Dataset entries
■ ■ ■ ■ ■
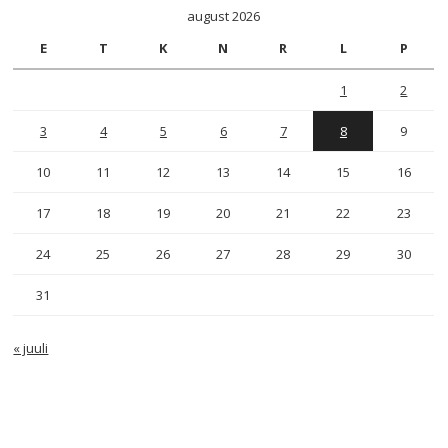
august 2026
E
T
K
N
R
L
P
1
2
3
4
5
6
7
8
9
10
11
12
13
14
15
16
17
18
19
20
21
22
23
24
25
26
27
28
29
30
31
« juuli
■ ■ ■ ■ ■
Reproduce the lines above letter for letter. The pictures stay behind.

→ **Result of this exercise**:
august 2026
E
T
K
N
R
L
P
1
2
3
4
5
6
7
8
9
10
11
12
13
14
15
16
17
18
19
20
21
22
23
24
25
26
27
28
29
30
31
« juuli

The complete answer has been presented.